Secondo l’art. 53, co. 2, lett. b), t.u.i.r. sono, inoltre, redditi di lavoro autonomo i proventi derivanti dall’utilizzazione economica da parte dell’autore o inventore delle opere dell’ingegno, purché tali corrispettivi non siano conseguiti nell’esercizio di “attività commerciali”. Pertanto, non rimane che richiamare quanto sopra esposto, perché, in tal caso, si può ritenere che l’autore o l’inventore percepisca corrispettivi disciplinati quali redditi di lavoro autonomo, pur non essendo lavoratore autonomo nel senso indicato (supra 1.5) e, dunque, anche essendo un lavoratore autonomo con organizzazione in forma di impresa, esclusa, in questa ipotesi, il solo caso di attività rientrante nell’art. 2195 c.c. (secondo Sacchetto, C., op. cit., 119 ss., potrebbe sussistere, in tal caso, anche l’occasionalità e/o, riteniamo analogamente, il vincolo di subordinazione).

──────

- _OBIETTIVO_: Secondo la pagina, a quale condizione i proventi che l'autore o inventore ricava dall'utilizzazione economica delle opere dell'ingegno sono redditi di lavoro autonomo?

──────

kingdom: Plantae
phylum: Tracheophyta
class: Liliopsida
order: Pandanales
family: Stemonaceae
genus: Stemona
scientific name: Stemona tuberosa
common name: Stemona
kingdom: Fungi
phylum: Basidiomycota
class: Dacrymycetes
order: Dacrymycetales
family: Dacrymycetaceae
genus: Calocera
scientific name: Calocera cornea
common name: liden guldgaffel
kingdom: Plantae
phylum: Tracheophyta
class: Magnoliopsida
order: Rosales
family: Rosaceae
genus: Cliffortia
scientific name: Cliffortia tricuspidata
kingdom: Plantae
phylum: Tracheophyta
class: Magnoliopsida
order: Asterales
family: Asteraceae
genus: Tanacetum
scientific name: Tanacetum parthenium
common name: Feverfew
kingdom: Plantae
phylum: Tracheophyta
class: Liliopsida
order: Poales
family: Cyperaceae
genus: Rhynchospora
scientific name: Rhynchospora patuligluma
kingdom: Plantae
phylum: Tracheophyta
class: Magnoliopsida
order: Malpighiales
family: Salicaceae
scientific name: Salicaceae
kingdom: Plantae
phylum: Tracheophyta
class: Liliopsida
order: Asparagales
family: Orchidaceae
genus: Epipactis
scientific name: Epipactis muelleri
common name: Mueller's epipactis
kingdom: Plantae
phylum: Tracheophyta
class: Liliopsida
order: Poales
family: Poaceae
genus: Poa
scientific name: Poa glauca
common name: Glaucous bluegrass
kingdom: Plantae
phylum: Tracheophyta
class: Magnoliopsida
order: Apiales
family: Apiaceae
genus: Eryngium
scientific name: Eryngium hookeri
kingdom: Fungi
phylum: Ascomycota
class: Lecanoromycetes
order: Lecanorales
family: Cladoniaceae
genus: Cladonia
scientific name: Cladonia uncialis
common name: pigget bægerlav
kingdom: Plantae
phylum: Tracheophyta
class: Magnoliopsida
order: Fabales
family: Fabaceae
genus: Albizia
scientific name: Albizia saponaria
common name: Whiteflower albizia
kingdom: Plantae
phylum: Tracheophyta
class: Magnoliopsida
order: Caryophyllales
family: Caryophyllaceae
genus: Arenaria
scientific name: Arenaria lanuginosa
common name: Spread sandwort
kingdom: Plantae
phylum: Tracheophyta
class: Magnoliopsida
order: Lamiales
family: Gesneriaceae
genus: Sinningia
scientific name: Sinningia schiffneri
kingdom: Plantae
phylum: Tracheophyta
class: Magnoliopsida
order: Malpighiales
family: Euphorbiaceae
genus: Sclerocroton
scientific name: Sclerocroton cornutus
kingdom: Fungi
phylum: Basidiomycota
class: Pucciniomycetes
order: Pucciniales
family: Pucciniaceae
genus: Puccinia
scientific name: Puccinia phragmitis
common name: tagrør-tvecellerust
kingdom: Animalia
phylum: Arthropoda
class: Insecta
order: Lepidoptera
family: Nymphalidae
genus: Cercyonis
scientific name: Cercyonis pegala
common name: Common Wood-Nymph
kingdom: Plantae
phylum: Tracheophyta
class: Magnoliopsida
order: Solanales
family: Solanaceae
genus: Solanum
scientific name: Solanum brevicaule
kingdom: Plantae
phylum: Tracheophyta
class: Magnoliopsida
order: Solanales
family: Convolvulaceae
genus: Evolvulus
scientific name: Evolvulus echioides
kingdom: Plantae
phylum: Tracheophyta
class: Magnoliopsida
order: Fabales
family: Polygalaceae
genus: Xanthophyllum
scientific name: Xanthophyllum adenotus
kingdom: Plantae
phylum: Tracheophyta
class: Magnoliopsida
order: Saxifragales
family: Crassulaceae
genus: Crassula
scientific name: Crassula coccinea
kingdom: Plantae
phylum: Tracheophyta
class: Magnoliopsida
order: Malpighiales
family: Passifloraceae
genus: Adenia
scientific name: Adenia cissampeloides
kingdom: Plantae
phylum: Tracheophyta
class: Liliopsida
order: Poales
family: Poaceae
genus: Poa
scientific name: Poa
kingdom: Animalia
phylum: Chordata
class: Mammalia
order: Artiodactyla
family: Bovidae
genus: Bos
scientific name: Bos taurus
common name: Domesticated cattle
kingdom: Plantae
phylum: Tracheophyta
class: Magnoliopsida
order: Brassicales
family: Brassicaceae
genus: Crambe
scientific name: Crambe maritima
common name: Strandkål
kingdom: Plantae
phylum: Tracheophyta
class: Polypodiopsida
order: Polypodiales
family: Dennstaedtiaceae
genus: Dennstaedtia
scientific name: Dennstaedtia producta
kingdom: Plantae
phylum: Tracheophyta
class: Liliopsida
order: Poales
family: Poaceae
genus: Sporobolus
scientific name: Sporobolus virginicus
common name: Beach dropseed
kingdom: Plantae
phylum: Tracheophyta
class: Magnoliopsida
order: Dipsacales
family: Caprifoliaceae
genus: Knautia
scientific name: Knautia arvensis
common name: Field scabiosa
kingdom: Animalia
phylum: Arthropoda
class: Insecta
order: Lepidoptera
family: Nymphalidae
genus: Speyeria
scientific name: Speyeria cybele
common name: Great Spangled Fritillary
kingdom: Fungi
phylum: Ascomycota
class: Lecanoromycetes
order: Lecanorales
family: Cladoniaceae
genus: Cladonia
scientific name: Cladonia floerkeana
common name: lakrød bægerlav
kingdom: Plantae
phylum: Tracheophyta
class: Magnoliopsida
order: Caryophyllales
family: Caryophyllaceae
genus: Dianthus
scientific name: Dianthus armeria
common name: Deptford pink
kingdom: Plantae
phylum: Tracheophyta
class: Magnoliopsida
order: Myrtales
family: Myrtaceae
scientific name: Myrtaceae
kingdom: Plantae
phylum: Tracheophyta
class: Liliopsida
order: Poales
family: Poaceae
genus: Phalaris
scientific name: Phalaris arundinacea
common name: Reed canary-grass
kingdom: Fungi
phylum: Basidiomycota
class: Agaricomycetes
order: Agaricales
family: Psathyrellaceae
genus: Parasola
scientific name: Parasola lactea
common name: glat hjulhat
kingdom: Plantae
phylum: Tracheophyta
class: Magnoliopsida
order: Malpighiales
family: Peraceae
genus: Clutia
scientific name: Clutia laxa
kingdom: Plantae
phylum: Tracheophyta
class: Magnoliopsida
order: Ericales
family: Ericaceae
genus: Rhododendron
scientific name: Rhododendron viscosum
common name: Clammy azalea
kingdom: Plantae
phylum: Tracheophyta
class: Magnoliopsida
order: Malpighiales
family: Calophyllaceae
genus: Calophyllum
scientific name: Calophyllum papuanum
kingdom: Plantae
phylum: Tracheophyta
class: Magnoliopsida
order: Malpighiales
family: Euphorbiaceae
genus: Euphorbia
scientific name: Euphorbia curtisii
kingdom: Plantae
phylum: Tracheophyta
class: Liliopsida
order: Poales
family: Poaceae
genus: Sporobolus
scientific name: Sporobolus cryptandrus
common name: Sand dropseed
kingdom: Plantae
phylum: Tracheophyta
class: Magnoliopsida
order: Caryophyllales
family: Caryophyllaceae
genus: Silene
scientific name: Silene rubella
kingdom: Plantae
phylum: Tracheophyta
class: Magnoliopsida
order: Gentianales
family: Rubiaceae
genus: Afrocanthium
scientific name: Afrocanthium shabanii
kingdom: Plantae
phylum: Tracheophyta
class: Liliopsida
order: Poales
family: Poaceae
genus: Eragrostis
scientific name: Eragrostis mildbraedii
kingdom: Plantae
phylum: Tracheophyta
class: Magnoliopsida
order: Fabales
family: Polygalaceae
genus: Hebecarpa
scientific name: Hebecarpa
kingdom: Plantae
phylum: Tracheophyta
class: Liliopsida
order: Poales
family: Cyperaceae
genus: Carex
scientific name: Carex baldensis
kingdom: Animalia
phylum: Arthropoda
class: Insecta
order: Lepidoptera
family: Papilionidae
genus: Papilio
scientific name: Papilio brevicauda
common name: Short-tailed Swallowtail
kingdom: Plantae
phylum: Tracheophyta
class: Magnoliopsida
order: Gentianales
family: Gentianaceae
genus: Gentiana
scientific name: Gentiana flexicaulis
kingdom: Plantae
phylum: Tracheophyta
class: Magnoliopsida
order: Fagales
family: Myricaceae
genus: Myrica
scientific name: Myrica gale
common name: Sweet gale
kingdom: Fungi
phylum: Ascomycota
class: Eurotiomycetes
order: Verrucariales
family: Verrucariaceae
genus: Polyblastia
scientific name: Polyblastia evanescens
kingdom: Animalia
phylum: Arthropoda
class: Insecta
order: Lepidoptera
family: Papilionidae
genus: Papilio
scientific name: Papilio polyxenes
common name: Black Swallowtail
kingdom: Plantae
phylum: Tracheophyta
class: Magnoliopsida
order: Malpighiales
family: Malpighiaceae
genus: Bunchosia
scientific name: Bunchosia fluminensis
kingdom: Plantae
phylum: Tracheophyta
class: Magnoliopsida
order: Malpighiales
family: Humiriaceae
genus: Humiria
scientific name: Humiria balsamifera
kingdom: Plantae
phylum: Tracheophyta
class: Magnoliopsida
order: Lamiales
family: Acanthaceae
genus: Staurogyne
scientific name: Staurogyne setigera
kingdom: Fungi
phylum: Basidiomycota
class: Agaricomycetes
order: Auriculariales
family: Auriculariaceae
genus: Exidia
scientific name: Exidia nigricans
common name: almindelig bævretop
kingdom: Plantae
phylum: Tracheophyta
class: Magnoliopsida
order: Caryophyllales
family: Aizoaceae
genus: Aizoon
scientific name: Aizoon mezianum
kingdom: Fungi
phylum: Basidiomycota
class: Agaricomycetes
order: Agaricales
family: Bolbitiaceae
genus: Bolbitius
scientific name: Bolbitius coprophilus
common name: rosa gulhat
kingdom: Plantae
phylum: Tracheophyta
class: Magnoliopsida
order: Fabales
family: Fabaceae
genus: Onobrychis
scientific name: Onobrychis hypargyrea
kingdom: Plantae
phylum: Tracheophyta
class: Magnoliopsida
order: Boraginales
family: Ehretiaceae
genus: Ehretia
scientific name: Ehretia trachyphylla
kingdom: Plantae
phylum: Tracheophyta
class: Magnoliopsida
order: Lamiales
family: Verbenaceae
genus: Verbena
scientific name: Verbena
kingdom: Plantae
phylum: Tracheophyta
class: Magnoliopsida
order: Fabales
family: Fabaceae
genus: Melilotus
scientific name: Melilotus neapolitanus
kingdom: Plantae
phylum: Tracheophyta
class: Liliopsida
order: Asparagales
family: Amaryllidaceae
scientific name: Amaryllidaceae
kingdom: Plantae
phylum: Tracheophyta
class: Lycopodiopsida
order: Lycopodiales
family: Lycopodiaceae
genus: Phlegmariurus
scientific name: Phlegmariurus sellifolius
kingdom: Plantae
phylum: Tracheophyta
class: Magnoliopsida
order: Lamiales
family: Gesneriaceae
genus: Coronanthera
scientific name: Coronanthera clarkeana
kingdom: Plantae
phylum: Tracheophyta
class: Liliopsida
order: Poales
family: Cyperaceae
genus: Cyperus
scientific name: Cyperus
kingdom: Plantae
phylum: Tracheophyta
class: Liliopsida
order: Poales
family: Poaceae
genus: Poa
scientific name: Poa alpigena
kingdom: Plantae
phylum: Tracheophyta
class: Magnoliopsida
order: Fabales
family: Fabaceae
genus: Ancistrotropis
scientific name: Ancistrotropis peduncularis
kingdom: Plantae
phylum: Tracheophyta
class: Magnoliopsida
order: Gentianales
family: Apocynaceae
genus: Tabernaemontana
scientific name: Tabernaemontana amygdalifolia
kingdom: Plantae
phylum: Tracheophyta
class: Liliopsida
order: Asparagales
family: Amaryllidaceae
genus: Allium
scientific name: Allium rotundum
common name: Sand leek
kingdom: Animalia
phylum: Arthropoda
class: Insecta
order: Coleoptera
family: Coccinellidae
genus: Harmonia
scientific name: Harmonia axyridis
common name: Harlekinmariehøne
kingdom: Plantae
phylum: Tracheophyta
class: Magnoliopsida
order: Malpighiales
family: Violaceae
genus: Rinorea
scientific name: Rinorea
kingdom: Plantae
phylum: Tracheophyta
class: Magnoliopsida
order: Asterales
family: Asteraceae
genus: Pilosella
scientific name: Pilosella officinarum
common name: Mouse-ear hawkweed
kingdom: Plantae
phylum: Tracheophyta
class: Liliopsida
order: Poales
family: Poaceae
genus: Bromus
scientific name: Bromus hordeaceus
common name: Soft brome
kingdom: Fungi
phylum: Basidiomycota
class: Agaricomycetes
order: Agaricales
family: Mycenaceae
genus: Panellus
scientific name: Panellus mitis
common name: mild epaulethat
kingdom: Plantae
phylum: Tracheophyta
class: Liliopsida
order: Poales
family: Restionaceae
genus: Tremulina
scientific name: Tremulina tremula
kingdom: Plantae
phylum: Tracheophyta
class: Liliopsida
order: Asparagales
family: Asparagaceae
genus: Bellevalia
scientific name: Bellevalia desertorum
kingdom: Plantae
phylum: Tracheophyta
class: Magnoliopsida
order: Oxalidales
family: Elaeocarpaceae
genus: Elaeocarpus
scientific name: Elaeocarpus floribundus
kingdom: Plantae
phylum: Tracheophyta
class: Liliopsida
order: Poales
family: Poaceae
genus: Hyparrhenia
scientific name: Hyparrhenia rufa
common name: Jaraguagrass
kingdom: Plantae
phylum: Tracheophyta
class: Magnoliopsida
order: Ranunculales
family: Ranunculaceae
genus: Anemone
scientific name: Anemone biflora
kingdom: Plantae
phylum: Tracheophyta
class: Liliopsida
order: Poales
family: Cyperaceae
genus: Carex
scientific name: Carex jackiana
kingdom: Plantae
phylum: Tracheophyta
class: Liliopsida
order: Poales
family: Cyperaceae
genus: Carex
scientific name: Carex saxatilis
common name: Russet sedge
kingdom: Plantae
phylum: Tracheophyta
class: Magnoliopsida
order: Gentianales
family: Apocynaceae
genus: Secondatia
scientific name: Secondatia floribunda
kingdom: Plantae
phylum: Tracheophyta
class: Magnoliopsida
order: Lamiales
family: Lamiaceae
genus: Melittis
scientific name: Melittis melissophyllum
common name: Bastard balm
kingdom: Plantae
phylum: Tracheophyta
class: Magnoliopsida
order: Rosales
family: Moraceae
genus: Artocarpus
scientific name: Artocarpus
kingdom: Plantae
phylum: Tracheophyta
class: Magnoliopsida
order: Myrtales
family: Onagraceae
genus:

──────

- _RISULTATO DEL COMPITO_: Purché tali corrispettivi non siano conseguiti nell'esercizio di "attività commerciali".